# Cranberry Harbour



## travelplanner70 (Sep 10, 2008)

Has anyone stayed there recently?  I wondered if it is a nice place to stay since it is close to my home.  Is this the nicest one in that area?

It would make for a quick getaway.  

Thanks for the information.


----------



## chicklet (Sep 20, 2008)

I actually will be going up to my home resort Cranberry for a presentation on points (which i will not beinterested in)but they are going to show me Harbour House which will be interesting.  I will let you know what i think.  Going Oct. 4


----------



## travelplanner70 (Sep 20, 2008)

I look forward to hearing your impressions.  Thanks for taking the time to respond upon your return.


----------



## cds62 (Sep 20, 2008)

We stayed at Cranberry Harbour Castle in July and were very disappointed with the resort. There are absolutely no amenities at the actual resort and you either must walk approx. 1 mile across a four lane highway or drive to the amenity center. In reference to the amenity center we found it to be old and the pool very small. I exchanged a Marriott Manor Club week for this resort and upon arrival and checking in we were ready to leave and get a week back with I.I. The only thing that kept us at this resort was the fact that we had already drove 10hrs to get there and the kids didn't want to go home right away. We made the best of the week but the resort leaves alot to be desired.


----------



## chicklet (Oct 4, 2008)

Well got back from presentation....not really about Harbour house but more on trying to sell me points.  Why would i want to pay more money for an already lousy week.  anyways, had a look around and really there isn't much there.  The rooms were very nice but like the other person posted there is nothing there.  I would not want to bring my family and not have a pool but cross a busy road to get to Cranberry Resort.  I mentioned this to the Director and she said that in Phase II the pool will happen.  I told her that alot of people were not impressed that it had no pool.  Who would build a new resort without any amenities??  They really just blabbed on about how beautiful the units were and didn't really address any of my questions.  Not impressed with sales tactics once again!  I thought they were showing me the resort since that is what i said i was interested in...how silly of me to believe what they told me. Shame on me!


----------

▶ **Material supplied**

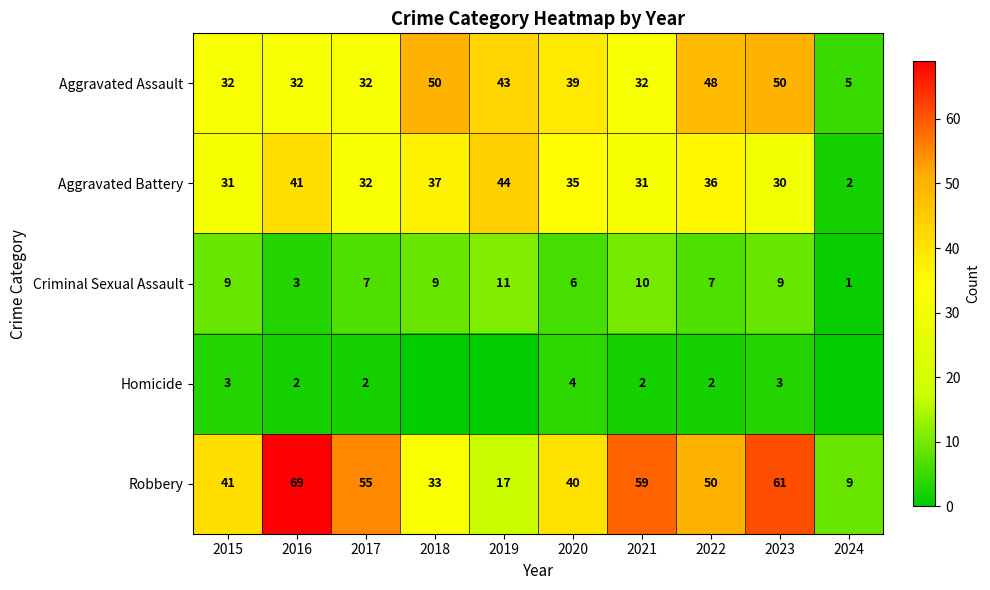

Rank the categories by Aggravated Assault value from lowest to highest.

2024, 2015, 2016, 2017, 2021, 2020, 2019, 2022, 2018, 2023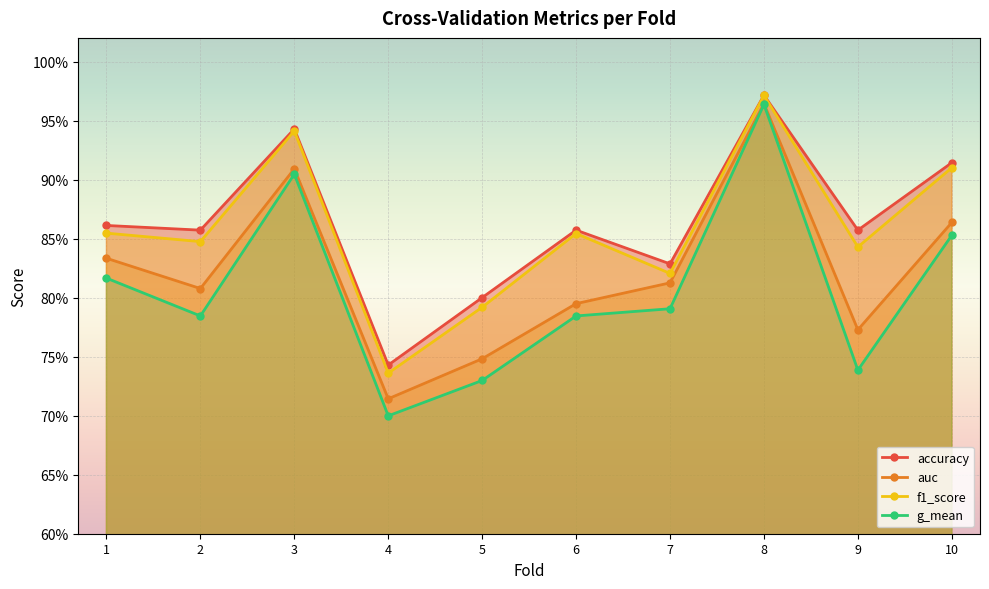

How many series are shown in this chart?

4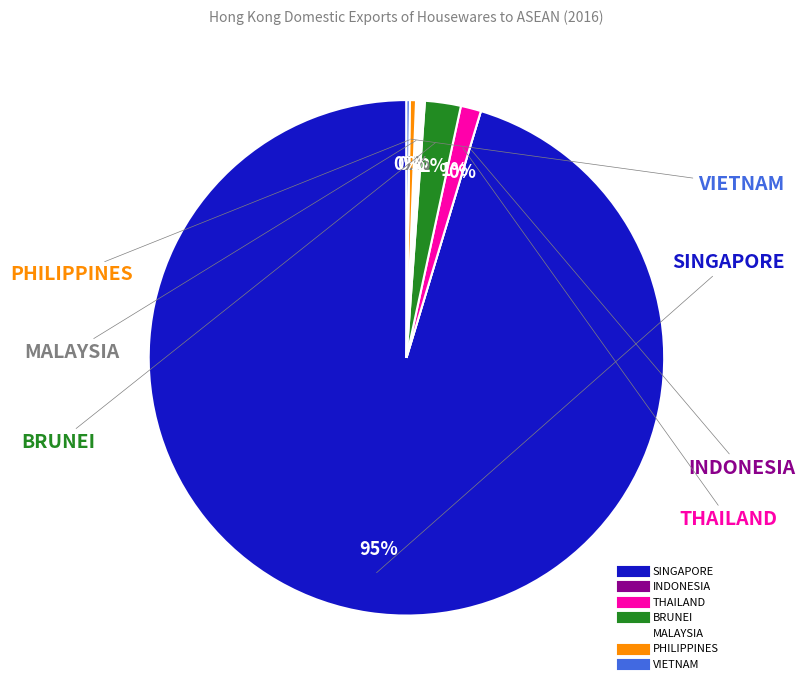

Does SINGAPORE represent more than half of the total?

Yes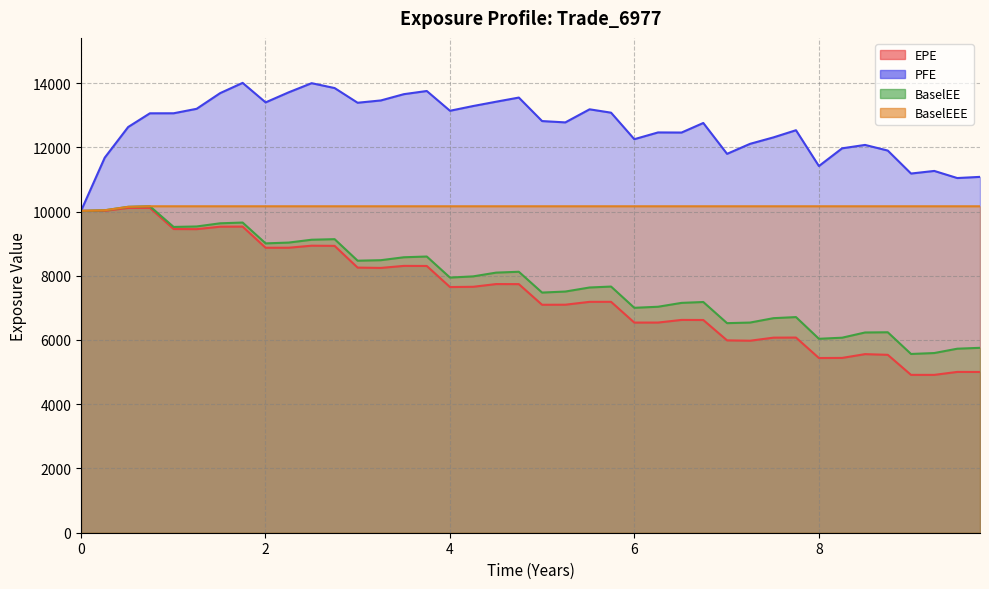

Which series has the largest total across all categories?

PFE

▶ **What the exercise asks**
Please transcribe the Cranberry Harbour thread from "## travelplanner70 (Sep 10, 2008)" up to and including "for the information.". The entries come from a source unrelated to the Cranberry Harbour thread.

▶ **Exercise result**
## travelplanner70 (Sep 10, 2008)

Has anyone stayed there recently?  I wondered if it is a nice place to stay since it is close to my home.  Is this the nicest one in that area?

It would make for a quick getaway.  

Thanks for the information.